M. Bérubé: Je pense que vous voulez parler des
trois sujets et non pas des trois points. La difficulté dans certains
cas c'est que nous avons reçu, par exemple, de la part de certaines
associations étudiantes, des analyses assez détaillées de
leur position lesquelles portent tantôt sur les prêts et bourses,
tantôt sur la loi 32, tantôt sur le régime d'études
collégiales, le règlement d'études collégiales,
mais les points soulevés sont très nombreux. Il me serait
très difficile de dire quelle est la position gouvernementale quant aux
trois points, puisqu'en général il s'agit non pas de trois
points, mais de trois sujets. Là, évidemment, c'est un peu plus
complexe.
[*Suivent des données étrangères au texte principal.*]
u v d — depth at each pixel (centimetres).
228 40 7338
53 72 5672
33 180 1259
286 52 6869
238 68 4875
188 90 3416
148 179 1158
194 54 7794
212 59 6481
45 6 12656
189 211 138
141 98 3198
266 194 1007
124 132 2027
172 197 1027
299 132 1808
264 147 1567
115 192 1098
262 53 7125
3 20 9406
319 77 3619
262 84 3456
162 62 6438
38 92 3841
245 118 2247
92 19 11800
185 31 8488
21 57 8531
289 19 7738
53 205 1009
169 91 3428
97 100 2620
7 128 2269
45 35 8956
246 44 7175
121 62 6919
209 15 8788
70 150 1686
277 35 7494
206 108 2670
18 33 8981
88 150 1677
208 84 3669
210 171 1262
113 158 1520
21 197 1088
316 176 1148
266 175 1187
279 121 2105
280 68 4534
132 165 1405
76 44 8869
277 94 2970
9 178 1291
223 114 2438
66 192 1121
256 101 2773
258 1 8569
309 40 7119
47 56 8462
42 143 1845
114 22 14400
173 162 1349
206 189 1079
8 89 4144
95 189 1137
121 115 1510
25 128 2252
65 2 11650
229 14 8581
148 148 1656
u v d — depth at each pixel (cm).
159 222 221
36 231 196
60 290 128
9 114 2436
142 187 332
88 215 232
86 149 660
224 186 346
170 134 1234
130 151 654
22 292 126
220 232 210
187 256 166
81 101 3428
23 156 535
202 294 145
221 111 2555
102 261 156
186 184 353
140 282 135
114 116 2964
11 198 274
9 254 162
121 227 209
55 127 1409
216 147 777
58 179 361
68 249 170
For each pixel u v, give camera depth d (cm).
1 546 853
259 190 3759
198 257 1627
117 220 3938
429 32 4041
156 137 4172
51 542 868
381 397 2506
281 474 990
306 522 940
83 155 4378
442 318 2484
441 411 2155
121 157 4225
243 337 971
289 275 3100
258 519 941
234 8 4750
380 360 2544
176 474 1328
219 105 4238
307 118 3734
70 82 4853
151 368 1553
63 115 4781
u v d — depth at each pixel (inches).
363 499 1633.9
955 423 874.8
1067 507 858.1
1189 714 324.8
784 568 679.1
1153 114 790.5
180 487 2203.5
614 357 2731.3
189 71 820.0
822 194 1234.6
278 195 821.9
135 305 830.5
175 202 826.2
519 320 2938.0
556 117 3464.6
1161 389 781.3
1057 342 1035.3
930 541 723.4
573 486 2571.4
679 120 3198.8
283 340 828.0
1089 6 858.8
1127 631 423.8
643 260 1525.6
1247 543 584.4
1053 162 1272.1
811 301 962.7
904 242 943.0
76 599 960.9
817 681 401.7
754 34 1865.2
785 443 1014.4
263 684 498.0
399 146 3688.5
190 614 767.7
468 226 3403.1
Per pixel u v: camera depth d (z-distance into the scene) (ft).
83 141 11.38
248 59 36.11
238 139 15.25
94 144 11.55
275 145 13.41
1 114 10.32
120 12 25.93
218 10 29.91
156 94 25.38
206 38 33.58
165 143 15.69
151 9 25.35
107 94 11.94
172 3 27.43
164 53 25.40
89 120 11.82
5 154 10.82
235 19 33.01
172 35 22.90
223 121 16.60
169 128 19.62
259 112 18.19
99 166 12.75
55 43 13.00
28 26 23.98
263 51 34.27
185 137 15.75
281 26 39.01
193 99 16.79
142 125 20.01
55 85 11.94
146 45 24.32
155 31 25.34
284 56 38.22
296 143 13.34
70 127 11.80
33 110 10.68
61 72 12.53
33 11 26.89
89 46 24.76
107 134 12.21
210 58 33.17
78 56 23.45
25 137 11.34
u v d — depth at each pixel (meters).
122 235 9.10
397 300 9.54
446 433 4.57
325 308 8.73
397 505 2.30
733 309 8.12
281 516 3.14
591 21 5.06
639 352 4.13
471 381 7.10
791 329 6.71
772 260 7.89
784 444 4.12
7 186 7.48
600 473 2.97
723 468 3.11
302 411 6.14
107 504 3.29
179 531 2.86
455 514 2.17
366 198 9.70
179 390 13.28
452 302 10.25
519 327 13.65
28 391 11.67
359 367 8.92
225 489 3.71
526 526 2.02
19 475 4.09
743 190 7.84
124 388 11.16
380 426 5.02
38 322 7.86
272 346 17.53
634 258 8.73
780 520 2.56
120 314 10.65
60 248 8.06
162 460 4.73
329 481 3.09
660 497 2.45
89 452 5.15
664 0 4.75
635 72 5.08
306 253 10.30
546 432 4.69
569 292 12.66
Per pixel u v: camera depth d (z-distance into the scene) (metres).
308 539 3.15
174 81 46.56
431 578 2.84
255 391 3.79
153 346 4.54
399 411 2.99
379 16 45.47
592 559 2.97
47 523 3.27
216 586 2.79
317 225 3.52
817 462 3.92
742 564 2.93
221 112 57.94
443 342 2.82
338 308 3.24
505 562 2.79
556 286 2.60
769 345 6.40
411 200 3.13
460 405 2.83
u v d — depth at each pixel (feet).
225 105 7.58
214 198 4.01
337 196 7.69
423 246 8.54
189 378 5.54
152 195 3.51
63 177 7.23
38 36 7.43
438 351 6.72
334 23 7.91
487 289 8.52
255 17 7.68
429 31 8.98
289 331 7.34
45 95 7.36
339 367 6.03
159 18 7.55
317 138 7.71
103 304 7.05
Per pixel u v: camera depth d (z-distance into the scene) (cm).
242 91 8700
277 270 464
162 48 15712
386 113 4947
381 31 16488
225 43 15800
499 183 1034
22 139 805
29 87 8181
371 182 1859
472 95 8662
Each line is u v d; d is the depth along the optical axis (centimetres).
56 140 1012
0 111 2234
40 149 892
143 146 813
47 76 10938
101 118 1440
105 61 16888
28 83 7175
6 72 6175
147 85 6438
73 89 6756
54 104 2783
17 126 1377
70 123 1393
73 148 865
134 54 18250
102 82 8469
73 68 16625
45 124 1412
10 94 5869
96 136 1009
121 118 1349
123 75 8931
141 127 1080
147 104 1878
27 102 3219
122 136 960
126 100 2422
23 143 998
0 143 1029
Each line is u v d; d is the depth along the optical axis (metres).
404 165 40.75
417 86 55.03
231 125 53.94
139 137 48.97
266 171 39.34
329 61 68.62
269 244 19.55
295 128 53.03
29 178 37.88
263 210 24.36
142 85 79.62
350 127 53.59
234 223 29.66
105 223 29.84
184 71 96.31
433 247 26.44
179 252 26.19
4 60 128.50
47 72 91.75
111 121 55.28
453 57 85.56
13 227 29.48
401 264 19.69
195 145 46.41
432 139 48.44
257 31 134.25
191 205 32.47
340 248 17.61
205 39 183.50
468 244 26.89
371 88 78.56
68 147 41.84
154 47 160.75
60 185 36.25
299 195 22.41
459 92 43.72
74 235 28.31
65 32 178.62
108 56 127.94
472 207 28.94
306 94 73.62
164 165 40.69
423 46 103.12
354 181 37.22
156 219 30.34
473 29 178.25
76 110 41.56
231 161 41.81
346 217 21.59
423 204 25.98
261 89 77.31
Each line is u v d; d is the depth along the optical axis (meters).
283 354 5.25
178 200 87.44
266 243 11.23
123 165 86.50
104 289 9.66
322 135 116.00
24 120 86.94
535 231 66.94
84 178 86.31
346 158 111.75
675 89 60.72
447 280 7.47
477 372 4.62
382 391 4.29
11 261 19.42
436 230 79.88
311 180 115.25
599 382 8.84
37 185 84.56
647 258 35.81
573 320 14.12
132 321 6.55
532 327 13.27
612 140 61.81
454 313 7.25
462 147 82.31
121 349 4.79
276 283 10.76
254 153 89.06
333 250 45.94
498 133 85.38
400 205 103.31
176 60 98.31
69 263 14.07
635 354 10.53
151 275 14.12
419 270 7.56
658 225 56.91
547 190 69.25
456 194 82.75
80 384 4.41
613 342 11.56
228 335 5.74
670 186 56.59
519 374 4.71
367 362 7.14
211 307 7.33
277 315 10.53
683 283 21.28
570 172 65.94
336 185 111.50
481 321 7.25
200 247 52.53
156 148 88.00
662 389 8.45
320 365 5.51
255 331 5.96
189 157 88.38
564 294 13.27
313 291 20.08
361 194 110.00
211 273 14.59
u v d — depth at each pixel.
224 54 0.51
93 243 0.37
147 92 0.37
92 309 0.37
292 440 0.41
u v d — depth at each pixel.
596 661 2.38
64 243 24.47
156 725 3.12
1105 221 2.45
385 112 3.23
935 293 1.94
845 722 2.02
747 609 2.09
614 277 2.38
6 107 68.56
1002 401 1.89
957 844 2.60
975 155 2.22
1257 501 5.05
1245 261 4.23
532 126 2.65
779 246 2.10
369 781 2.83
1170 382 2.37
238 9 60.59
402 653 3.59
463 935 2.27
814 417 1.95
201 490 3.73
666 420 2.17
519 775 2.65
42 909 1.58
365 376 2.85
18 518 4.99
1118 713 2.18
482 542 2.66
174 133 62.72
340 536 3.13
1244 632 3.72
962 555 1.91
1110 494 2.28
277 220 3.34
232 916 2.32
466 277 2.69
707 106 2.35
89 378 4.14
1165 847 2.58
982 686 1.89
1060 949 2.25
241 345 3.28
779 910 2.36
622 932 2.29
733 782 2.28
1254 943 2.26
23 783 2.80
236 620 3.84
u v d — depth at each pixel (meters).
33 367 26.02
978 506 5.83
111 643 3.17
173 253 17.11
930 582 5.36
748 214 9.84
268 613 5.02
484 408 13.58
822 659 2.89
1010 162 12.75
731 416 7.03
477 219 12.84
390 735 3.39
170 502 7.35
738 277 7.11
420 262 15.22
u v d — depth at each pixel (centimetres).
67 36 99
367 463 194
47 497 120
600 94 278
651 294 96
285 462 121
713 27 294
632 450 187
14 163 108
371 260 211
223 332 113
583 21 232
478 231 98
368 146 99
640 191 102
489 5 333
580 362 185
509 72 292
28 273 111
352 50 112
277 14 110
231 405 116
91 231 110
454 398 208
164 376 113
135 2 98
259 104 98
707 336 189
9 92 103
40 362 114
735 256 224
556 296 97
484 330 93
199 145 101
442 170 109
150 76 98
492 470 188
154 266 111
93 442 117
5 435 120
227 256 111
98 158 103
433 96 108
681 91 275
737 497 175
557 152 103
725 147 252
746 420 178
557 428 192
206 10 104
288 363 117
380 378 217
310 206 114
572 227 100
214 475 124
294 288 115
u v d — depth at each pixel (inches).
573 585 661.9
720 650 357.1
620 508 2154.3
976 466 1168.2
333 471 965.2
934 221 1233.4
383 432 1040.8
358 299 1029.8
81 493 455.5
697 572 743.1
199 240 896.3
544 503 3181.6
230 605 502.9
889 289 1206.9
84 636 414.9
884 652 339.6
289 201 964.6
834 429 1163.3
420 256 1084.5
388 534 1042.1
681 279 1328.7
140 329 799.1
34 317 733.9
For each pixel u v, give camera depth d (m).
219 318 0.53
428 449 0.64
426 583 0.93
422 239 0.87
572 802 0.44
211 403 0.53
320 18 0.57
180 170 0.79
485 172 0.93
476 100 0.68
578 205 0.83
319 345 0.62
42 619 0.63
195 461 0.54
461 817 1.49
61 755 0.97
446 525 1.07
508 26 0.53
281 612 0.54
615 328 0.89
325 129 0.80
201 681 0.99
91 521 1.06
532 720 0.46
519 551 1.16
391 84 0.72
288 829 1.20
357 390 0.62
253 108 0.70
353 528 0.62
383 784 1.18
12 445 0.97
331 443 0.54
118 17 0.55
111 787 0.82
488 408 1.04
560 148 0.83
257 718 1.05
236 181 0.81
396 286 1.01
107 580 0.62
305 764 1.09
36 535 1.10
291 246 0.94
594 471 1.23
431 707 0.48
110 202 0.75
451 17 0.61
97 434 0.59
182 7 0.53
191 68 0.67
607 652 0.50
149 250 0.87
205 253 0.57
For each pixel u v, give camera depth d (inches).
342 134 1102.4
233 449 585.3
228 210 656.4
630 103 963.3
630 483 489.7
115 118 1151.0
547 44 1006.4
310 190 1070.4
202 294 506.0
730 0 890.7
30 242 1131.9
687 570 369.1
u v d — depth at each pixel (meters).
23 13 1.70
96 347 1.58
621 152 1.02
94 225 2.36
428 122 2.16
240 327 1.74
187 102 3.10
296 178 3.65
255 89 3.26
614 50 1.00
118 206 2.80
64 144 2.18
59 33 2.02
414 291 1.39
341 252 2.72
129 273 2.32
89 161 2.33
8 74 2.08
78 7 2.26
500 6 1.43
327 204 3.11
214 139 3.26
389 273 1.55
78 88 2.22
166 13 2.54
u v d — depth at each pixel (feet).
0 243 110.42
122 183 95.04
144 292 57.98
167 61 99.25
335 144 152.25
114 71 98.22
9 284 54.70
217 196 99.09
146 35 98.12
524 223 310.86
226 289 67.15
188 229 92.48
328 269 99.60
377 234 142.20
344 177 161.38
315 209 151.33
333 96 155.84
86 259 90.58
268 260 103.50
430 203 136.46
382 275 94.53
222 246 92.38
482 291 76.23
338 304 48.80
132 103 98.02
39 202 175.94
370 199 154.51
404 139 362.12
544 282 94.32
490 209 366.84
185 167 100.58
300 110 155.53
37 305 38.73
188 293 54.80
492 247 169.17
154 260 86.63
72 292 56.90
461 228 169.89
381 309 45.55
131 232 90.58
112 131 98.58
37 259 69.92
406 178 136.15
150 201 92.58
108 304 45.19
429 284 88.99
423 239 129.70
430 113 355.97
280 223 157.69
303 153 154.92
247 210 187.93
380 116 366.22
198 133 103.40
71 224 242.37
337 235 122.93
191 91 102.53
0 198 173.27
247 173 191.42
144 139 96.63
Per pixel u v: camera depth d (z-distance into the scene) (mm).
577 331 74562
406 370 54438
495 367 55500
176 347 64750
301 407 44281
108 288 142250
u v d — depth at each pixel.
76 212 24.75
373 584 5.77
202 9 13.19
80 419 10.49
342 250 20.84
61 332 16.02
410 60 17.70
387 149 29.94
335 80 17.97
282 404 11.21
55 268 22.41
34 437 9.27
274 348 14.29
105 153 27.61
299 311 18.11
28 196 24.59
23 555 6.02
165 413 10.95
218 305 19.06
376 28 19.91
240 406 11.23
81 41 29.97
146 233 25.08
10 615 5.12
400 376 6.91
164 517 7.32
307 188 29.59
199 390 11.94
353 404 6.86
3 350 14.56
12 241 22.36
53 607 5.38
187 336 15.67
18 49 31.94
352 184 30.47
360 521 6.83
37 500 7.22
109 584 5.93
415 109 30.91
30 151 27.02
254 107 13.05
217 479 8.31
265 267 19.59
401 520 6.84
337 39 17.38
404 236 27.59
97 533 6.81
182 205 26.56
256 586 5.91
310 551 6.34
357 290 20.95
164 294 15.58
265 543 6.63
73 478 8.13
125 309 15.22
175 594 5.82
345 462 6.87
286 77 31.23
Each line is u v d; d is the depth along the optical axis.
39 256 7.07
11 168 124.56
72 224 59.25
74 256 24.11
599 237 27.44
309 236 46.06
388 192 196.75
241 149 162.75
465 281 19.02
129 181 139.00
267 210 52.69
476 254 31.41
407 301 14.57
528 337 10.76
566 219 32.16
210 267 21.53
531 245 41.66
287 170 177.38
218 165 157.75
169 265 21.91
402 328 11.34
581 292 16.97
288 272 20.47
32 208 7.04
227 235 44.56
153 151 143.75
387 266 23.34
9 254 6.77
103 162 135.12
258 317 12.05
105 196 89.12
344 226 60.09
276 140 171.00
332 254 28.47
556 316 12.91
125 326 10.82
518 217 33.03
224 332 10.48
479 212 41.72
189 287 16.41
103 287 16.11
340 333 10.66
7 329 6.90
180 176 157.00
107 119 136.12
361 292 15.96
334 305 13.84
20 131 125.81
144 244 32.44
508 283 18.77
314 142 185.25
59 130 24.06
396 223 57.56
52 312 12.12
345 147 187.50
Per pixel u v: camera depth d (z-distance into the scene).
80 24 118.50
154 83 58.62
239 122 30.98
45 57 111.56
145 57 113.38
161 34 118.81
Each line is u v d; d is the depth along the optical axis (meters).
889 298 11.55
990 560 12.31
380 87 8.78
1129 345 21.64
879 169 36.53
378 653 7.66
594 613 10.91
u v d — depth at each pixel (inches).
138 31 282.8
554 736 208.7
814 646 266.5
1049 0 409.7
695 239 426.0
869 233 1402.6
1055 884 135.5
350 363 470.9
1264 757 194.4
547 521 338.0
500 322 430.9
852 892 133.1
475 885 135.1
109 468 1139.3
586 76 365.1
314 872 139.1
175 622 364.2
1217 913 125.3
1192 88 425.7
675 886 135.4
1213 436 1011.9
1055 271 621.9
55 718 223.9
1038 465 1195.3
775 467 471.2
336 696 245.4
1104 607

Il faudrait que vous soyez un peu plus précis concernant une
demande spécifique. Là, je pourrais réagir.
M. Ryan: Peut-être que le ministre aura l'occasion de se
renseigner sur les griefs des étudiants à l'occasion de la
rencontre qu'il aura avec eux. Mes questions sont terminées.
Impact de la loi 32
Le Président (M. Charbonneau): M. le ministre, sur le
même sujet à la page 14 dans les crédits, vous avez
signalé tantôt que la loi 32 a permis l'accréditation de 30
associations étudiantes. Vous mentionnez -
c'est mentionné dans le texte - une étude de l'impact de
la loi 32 sur les relations entre les étudiants et les autorités
des collèges. Si on comprend bien, étant donné que c'est
à la partie bilan 1983-1984, cette étude aurait été
réalisée, serait-il possible d'avoir accès à cette
étude, d'une part? Si, effectivement, on a fait une analyse de l'impact
de la loi 32, peut-être le moment serait-il venu de connaître cette
analyse, étant donné qu'un des trois sujets de revendication ou
de débrayage dans un certain nombre de milieux est, effectivement, cette
loi que nous avons adoptée à l'Assemblée nationale il y a
environ dix mois maintenant?
M. Bérubé: La grande difficulté est que les
débrayages ont eu lieu dans des collèges soit affiliés
à l'ANEQ, soit favorables à l'ANEQ, premièrement.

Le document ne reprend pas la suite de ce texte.